The emergence of online shopping, digital and technological development meant that the stores were finished (or so I heard).

Yet stores are now more important than ever.

They carry the brand of the retailer in their hands.

Neglecting physical stores means an automatic degradation in experience for online customers, they’re faced with substitutions due to poor availability due to a poorly run store.

Your physical customer suffers too; because they have to shop in the store. That’s even if they don’t get their delivery from said store.

You punch yourself in the face, twice!

Online customers are demanding, disloyal and have no qualms in switching their shopping to another retailer. That means lost sales.

That means money chucked in to the black hole chasing new customers. If only customers were looked after in the first instance… But how?

How can retailers ensure that they’re not neglecting their stores?
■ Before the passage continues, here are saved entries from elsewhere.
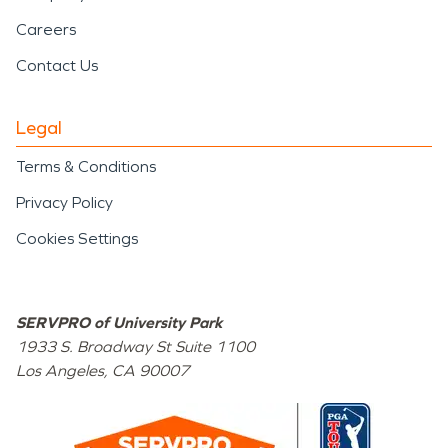
Careers
Contact Us
Legal
Terms & Conditions
Privacy Policy
Cookies Settings
SERVPRO of University Park
1933 S. Broadway St Suite 1100
Los Angeles
,
CA
90007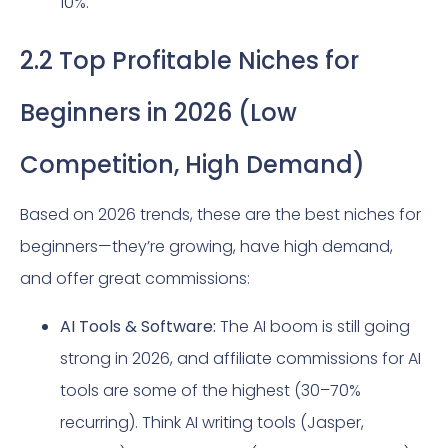
10%.
2.2 Top Profitable Niches for
Beginners in 2026 (Low
Competition, High Demand)
Based on 2026 trends, these are the best niches for
beginners—they’re growing, have high demand,
and offer great commissions:
AI Tools & Software:
The AI boom is still going
strong in 2026, and affiliate commissions for AI
tools are some of the highest (30–70%
recurring). Think AI writing tools (Jasper,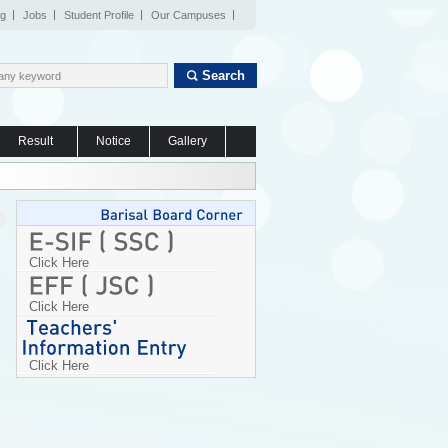
og
Jobs
Student Profile
Our Campuses
Search
Result
Notice
Gallery
Click Here
Click Here
Click Here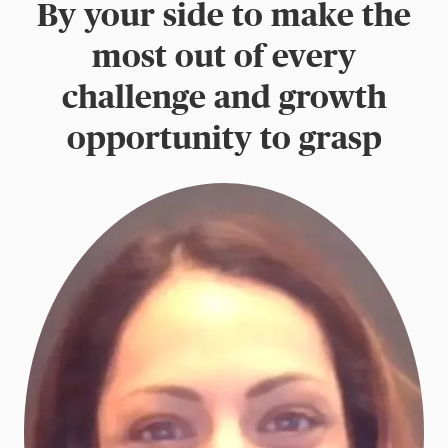
By your side to make the
most out of every
challenge and growth
opportunity to grasp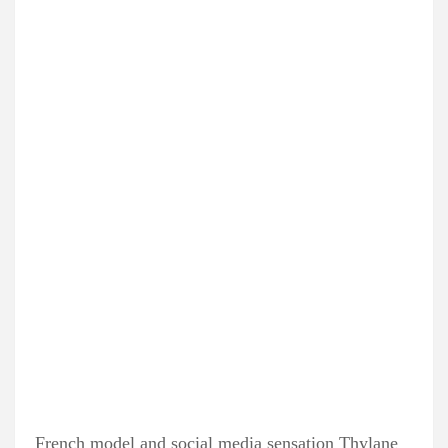
French model and social media sensation Thylane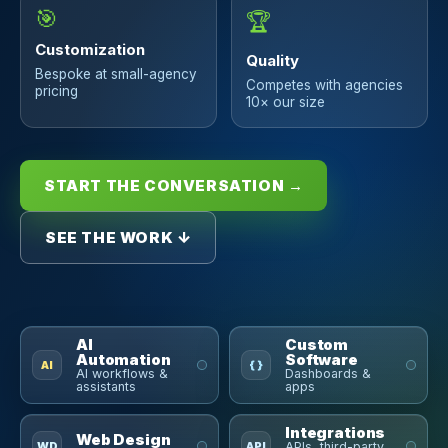
🎯
🏆
Customization
Quality
Bespoke at small-agency
Competes with agencies
pricing
10× our size
START THE CONVERSATION →
SEE THE WORK ↓
AI
Custom
Automation
Software
AI
{ }
AI workflows &
Dashboards &
assistants
apps
Integrations
Web Design
WD
API
APIs, third-party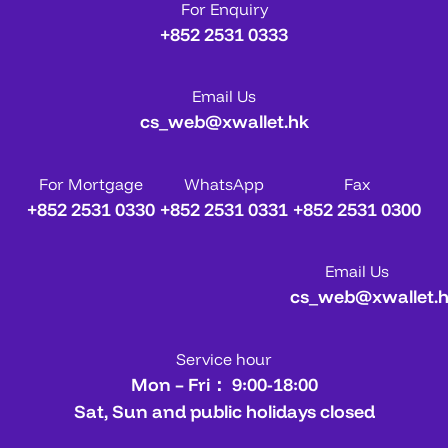
For Enquiry
+852 2531 0333
Email Us
cs_web@xwallet.hk
For Mortgage
WhatsApp
Fax
+852 2531 0330
+852 2531 0331
+852 2531 0300
Email Us
cs_web@xwallet.
Service hour
Mon – Fri： 9:00-18:00
Sat, Sun and public holidays closed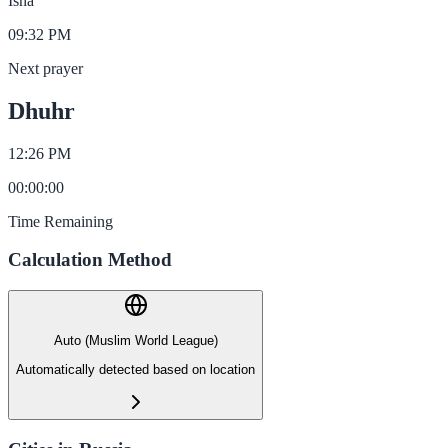
Isha
09:32 PM
Next prayer
Dhuhr
12:26 PM
00
:
00
:
00
Time Remaining
Calculation Method
Auto (Muslim World League)
Automatically detected based on location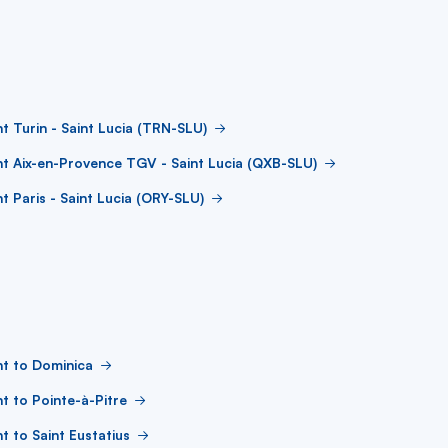
ht Turin - Saint Lucia (TRN-SLU)
ht Aix-en-Provence TGV - Saint Lucia (QXB-SLU)
ht Paris - Saint Lucia (ORY-SLU)
ht to Dominica
ht to Pointe-à-Pitre
ht to Saint Eustatius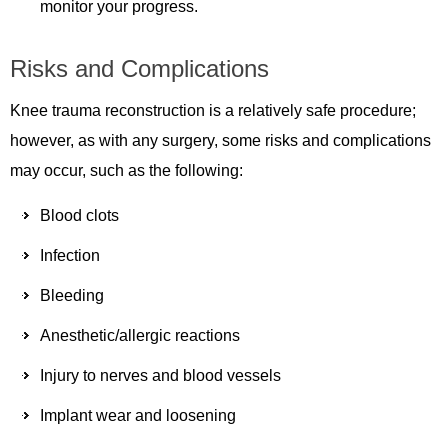
monitor your progress.
Risks and Complications
Knee trauma reconstruction is a relatively safe procedure;
however, as with any surgery, some risks and complications
may occur, such as the following:
Blood clots
Infection
Bleeding
Anesthetic/allergic reactions
Injury to nerves and blood vessels
Implant wear and loosening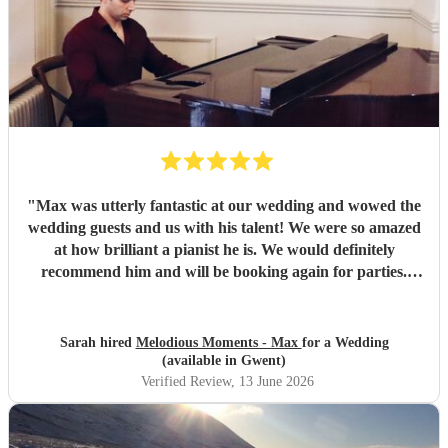
"
Max was utterly fantastic at our wedding and wowed the
wedding guests and us with his talent! We were so amazed
at how brilliant a pianist he is. We would definitely
recommend him and will be booking again for parties.
Thanks Max you made our Wedding really special ☺️
"
Sarah hired
Melodious Moments - Max
for a Wedding
(available in Gwent)
Verified Review
, 13 June 2026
Their reputations?

How can executives ensure they’re not under pressure, facing poor sales quarterlies and customer satisfaction scores tanking?

#1. Tell the truth, to yourselves.


Nothing else can happen until this happens.

Knowledge and awareness of the challenges.

What do we need to achieve to fix?

How long will it take?

Who is fixing?

What it will cost?

What will it cost if we don’t fix?

#2. Fund the stores properly.

There are genuine savings to be made on the payroll.

Technology means money needs to be spent to implement and thus benefit from true payroll savings.

Electronic shelf edge labels, checkout free stores, “there’s an app for that” culture. Progression is important, sure.

Instead you drive nonsensical savings that run the stores dry of hours, people, spirit and morale.

Stores then do a bad job for customers. It’s not their fault, they’re just about surviving day to day.

#3. Then run the stores properly.

I know, I know.

But there has never yet been a failing retailer that ran stores perfectly well and it just fell over on the “offer” or “price?”

How many stores do we know of that are run badly? Even in a great retailer, firing on all cylinders, there are tough shops.

In the doom laden world of no hours, no hope and no strategy. (Cost saving is not a strategy) that number rises and rises.

No one knows what needs to be done.

Routines are not followed, areas are not cleaned properly, morale falls and colleagues go sick.

There aren’t enough people around to do any of the roles and the workload snowballs.

The store fails on every, single, measure.

It falls over on availability (people not putting the stock out), it fails on shrinkage (people gap scanning over unworked deliveries, theft is rife), customer satisfaction sinks below the floor (colleagues are overworked, queues are long).

The store becomes an unhappy place to work, and crucially, to shop in.

Fix it today.

Don’t end up doing a a bad job for all of your customers.